I agree that if the system is broke, then fix the system rather than knocking those who are positioning themselves as best possible under the current system. A spouse is going to help the spouse’s credit score, if needed, as will a parent who’ll help their child’s credit score.
my question is …how long does the person have to stay on the Mr.Goodcredit credit for? Can they be removed as soon as they get the loan? and also even tho you think this is fraud, doesnt the Mr.goodcredit have a chance of getting his credit screwed?? please send me a email with your thoughts…..this is very interesting…..
Jay, I thought I’d jump in a little late on this one because Fair Isaac has not done away with the auth user loophole but they claim they have found a way to spot the nefarious users and have the credit score reflect [ie remain unchanged] for these folks. More on this in my video update at http://www.videocreditscore.com/fico-08-update/ . Time will tell to see if the Fair Isaac system is working.
Andys last blog post..Average Credit Score
The Fair Isaac estimates that 50 million consumers are “legitimate” authorized users on someone else’s credit card.
Authorized user accounts do impact your FICO scores, but they aren’t a major factor in and of themselves.
Here are factors a legal authorized user must consider. Being either an authorized user or a primary accountholder carries risk. Authorized users could see their credit scores plummet if the primary cardholders default on the accounts. Primary cardholders are liable for any debt incurred by the authorized user, and high balances could damage their credit scores.
Issuers must report authorized-user information when the authorized user is the accountholder’s spouse, thanks to the Equal Credit Opportunity Act of 1974. Issuers decide whether to report payment history data for other authorized users.
What FICO and the Credit Reporting agencies should concentrate on is how to eliminate the bogus inquiries and bogus accounts in consumer files. Credit reports they are issuing to lenders have a ninety percent inaccuracy rate. In other words 90% of their reports have one or more errors that depress a consumers scoring. I think this is evil.
How is this fraud when it shows “Auth. User” on the credit report? That does not seem to be hiding anything to me, or in Jay’s words - FRAUD? If someone wants to go on a friend/family member’s good credit card as an AU to bump scores up a bit to get a better interest rate then so be it…….I am happy for them that they figured that out. The credit system is so flawed anyway. It takes a creditor no time to put a late pay on someone’s account, but if that was an error then it can take them a lifetime to take that late pay off. I am pro consumer in this battle so AU on as long as it is legal!
Candy -
I had to go back and re-read this post since I wrote it over a year and a half ago.
You mention going on a friend/family member’s credit card as an authorized user. I see that differently than what this article talks about — selling an “authorized membership” to a complete and total stranger for the express purpose of raising their credit score.

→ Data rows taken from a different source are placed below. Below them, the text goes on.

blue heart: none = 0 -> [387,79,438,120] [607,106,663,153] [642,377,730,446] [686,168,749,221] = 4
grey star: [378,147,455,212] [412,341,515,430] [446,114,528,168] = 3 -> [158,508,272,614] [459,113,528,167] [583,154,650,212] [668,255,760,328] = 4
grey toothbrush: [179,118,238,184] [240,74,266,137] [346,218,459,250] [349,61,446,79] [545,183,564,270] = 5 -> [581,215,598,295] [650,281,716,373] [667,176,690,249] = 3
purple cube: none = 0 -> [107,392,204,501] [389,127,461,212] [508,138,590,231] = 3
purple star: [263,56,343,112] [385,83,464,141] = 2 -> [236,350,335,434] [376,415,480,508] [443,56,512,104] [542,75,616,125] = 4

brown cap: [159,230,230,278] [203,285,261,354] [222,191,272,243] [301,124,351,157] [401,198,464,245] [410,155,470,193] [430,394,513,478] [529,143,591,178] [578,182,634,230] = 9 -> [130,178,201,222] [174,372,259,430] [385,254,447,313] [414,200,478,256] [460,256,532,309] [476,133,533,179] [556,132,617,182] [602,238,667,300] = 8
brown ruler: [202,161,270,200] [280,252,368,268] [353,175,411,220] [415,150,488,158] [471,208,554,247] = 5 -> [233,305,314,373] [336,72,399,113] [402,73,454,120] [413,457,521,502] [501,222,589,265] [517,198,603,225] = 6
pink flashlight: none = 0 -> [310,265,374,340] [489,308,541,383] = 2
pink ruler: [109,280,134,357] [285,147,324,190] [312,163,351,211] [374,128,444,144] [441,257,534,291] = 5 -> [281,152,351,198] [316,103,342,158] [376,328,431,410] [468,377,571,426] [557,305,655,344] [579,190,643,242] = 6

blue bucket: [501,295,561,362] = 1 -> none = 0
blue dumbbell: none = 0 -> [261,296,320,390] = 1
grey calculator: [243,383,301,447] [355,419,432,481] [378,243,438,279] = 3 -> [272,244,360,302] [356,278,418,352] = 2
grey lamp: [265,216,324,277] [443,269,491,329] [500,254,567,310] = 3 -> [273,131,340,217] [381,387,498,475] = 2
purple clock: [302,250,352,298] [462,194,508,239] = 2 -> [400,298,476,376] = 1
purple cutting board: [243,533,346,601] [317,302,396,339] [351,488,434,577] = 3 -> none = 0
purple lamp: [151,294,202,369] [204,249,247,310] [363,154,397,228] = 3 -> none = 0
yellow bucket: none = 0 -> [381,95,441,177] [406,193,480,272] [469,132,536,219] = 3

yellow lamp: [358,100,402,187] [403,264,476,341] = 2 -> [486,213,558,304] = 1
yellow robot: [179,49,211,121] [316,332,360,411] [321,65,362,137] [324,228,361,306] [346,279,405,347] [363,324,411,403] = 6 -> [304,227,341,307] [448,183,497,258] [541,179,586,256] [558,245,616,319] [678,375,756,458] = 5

If I want to put a family member on a card, and they are really going to use it and help pay it and work on their credit, fine. But selling that credit to a complete stranger violates (in my opinion) the “spirit” of what it’s intended for.
As I mentioned, I don’t know if it constitutes legal fraud. But it’s “moral fraud” in my book.
I’m “pro consumer” too. Heck, I AM a consumer. But I also believe in doing the right thing. And to answer some of the comments from way back, just because the credit system is flawed and “screws us” doesn’t make being deceitful right..
I can understand that this is doable. I mean I don’t know if it’s legal or not but they can actually use a person with a good credit to buy a house. The thing I don’t understand is if the person with a good credit knows that his/her credit good credit is being used for this purpose because who in the world can risk such a thing? What happens if the buyer with bad credit falls behind the payments on the house? who is responsible? the whole thing sounds a little bit fishy to me.